A inspiração da Aptec é a área ao longo da Rota 128 em Massachusetts, nos Estados Unidos, que é a sede de um grande número de empresas de alta tecnologia. “As pré-condições para isso existem: a Via Dutra é um eixo entre as maiores metrópoles do país; há um sistema acadêmico desenvolvido; um grande número de empresas instaladas na via de todos os setores; espaço e condições para a instalação de novas empresas tecnologia”, afirmou Alexandre Silva.

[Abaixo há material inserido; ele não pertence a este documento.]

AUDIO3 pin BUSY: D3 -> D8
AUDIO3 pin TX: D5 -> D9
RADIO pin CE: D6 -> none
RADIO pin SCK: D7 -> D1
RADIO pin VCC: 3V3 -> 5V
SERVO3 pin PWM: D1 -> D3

O diretor da Aptec ressaltou que essa realização traria vantagens para as universidades do interior que não são suficientemente envolvidas com o desenvolvimento de projetos de tecnologia, já que as pesquisas universitárias são, em grande parte, propostas e conduzidas por pesquisadores em base individual. “E vantagens para as empresas que, embora estejam cada vez mais voltadas para o produto, em muitos casos não possuem condições para arcar com uma estrutura própria de pesquisa e desenvolvimento de tecnologia ou ainda não consolidaram uma política a longo prazo para o desenvolvimento de projetos tecnológicos”, explicou.

De acordo com Silva, para tornar a Via Dutra uma rota tecnológica, é necessário que uma política de desenvolvimento tecnológico seja criada para as regiões cortadas pela via, de forma a aproveitar o potencial de cada uma delas. Essa política também deveria contar com a criação de estruturas intermediárias entre as universidades e as empresas – laboratório, oficinas e sistemas de administração ágeis no registro de patentes voltados para inovação e tecnologia – nas quais fossem desenvolvidas pesquisas compartilhadas entre os setores. A seu ver, esses laboratórios e oficinas também deveriam contar com espaços para incubação de empresas de tecnologia, iniciativas autônomas e para fomentar projetos empreendedores.